• _About this exercise_
Please copy each line of the records below that includes the word "cuenta".

......

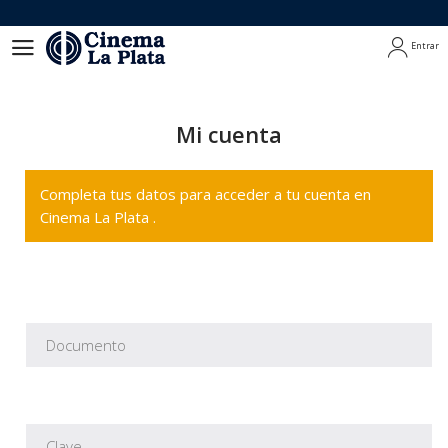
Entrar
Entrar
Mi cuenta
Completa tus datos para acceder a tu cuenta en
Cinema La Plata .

......

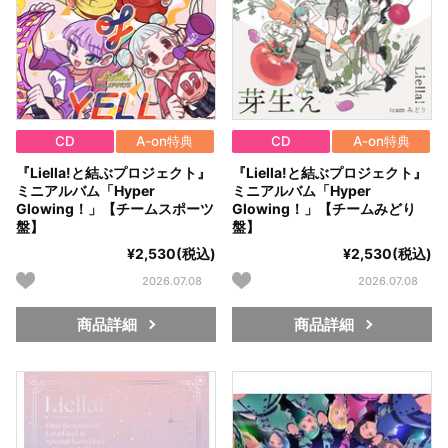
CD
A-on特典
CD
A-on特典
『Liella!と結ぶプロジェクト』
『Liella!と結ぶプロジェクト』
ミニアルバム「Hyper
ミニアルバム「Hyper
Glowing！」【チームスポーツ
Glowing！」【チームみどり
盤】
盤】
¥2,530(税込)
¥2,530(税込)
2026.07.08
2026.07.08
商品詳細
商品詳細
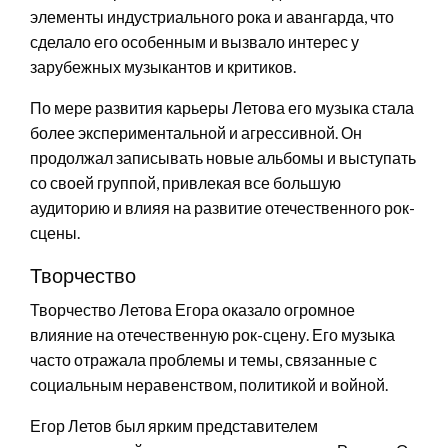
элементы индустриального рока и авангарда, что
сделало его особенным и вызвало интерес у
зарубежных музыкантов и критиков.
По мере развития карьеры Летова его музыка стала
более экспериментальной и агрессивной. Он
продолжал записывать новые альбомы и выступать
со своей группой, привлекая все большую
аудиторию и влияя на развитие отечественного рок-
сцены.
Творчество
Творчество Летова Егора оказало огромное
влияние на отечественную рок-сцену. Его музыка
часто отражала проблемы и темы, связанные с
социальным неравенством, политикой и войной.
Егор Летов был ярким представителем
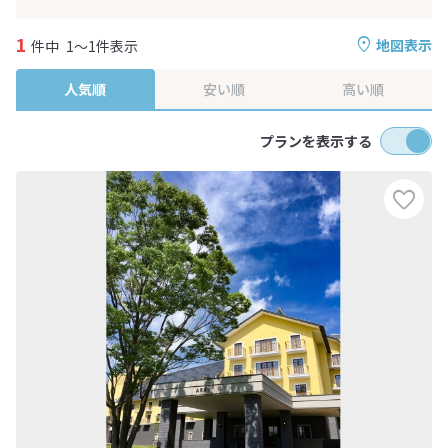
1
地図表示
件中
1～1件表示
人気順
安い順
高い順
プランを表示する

......

• _Output below_
Mi cuenta
Completa tus datos para acceder a tu cuenta en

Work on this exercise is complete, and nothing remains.